The sign, of course, came, and they knew that Christ had been born in Jerusalem.  I can only imagine the overwhelming relief of those mothers, the prayers of gratitude!

Meanwhile, in Jerusalem, the Promised Messiah truly had been born.  His mother was Mary, to whom the Bible refers as "highly favoured" and "blessed among women." (See Luke chapter 1)

The young, gentle Mary must have been stunned to know that she'd bare the Son of God, but she meekly accepted: "Behold the handmaid of the Lord; be it unto me according to thy word."

I don't know what Mary expected from that point on, but I know that I might have expected better accommodations to give birth to the Son of God.  But of course I am not Mary.  But I feel for her, nine months pregnant, traveling on the back of a donkey 90 or more miles. (See "The Peace and Joy of Knowing the Savior Lives.")

Now here's the part where my motherhood gives me insight.  It is so uncomfortable to be nine months pregnant!!  It is uncomfortable to be lying in a soft bed that far along!  I almost cry when I picture her, so pregnant, so LONG on the back of a donkey.   Oh, I ache just thinking about it!  I wonder if it ever entered her mind during what must have been a several day trip, "I didn't think it would be like this."

And then to not find room at the inn, to have to give birth in the middle of animals, and lay Him--the Son of God--in a manger.  I wonder if it surprised her to find herself in that situation.  It is so hard and painful to give birth.  I sincerely can't imagine doing it in those circumstances! 

Yet, I picture her, the beautiful, humble Mary, accepting the circumstances just as she accepted her calling: "Be it unto me according to thy will."

There are great lessons of humility here: the humble birth of the King of Kings, our Lord and Savior Jesus Christ.  I believe that God was showing the world that the way to be great is to be humble.  I so admire Mary, so humbly accepting her calling to be His mother, and accepting all things that came with it.

I ask myself: Am I humble?  Do I accept all the things the Lord will bring me through so meekly?  Am I truly His servant?

I know that Christ was born in humble circumstances and now reigns in the heavens.  I know that He saves, and is there for us.  And I testify that His birth was prophesied in both the Bible and the Book of Mormon.  Oh the beauty of the Christmas story in this mother's eyes!

Sunday, December 11, 2011

He Strengthens Us

One of my favorite scriptures in the Book of Mormon talks about weaknesses and strengths:

27 And if men come unto me I will show unto them their weakness. I give unto men weakness that they may be humble; and my grace is sufficient for all men that humble themselves before me; for if they humble themselves before me, and have faith in me, then will I make weak things become strong unto them.

Ether 12:27

I taught the 12 and 13 year-old girls at church recently and the lesson was about how much the Lord loves us, and then goes on to how he makes our weaknesses strong, if we let him.  The second part was based on this scripture.  I have always loved this scripture, but something jumped out at me during the lesson.  I'll explain.
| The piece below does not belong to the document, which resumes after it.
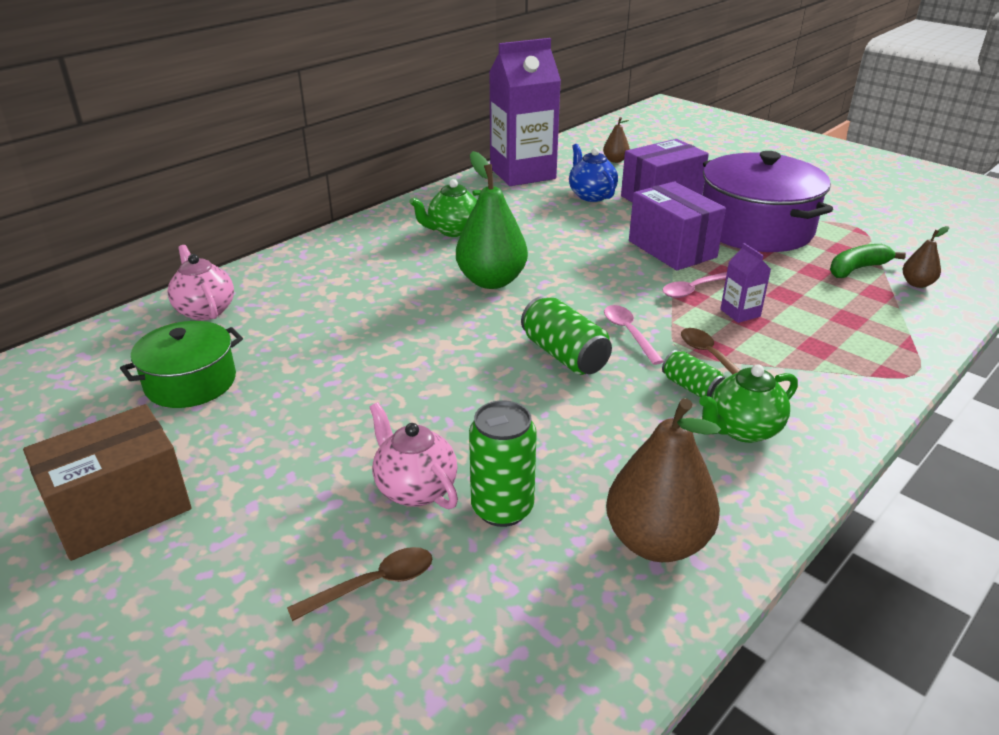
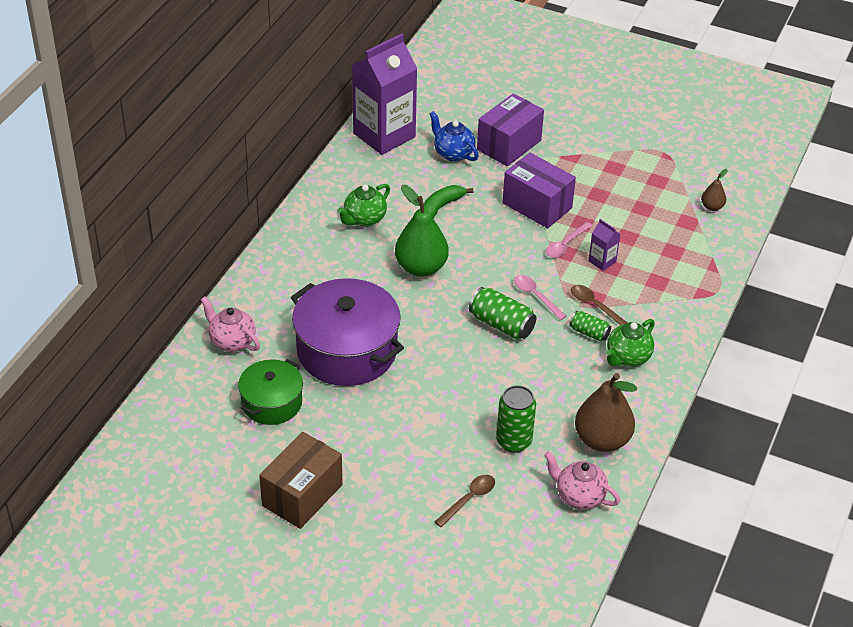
camera: 20 degrees left, 10 degrees up
pink teapot [369,402,458,509] -> pink teapot moved to [544,451,620,509]
brown pear [603,117,630,163] -> none
purple pot [703,151,833,252] -> purple pot moved to [291,278,404,386]
green banana [830,244,906,278] -> green banana moved to [424,185,473,218]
When we come to the Lord, he shows us our weaknesses.  This can be painful.  We can choose several things: anger, insecurity; but what he really wants us to do is be humble.   It says so in line two.  These are the two things that the Lord provides from weakness:

1. He sets the stage for us to be humble.
2. His grace is sufficient for us.
He then tells us the conditions for overcoming our weakness:

1. We humble ourselves before him.
2. We have faith in him.

Then he makes our "weak things become strong" to us.

Here's what jumped out at me during the lesson: the two things that the Lord provides from weakness, and the two things that we do to overcome weakness are the same things. They are combined below:

1. He sets the stage for humility/we choose to be humble.
2. His grace is sufficient/we have faith in him (that his grace is sufficient).

He set us up to succeed!   He sets the stage for us to be strong, to overcome our weakness.  It is dependent on our accepting and choosing those conditions.  He is so kind, and loving, and he truly can make weak things strong to us.  What a powerful scripture!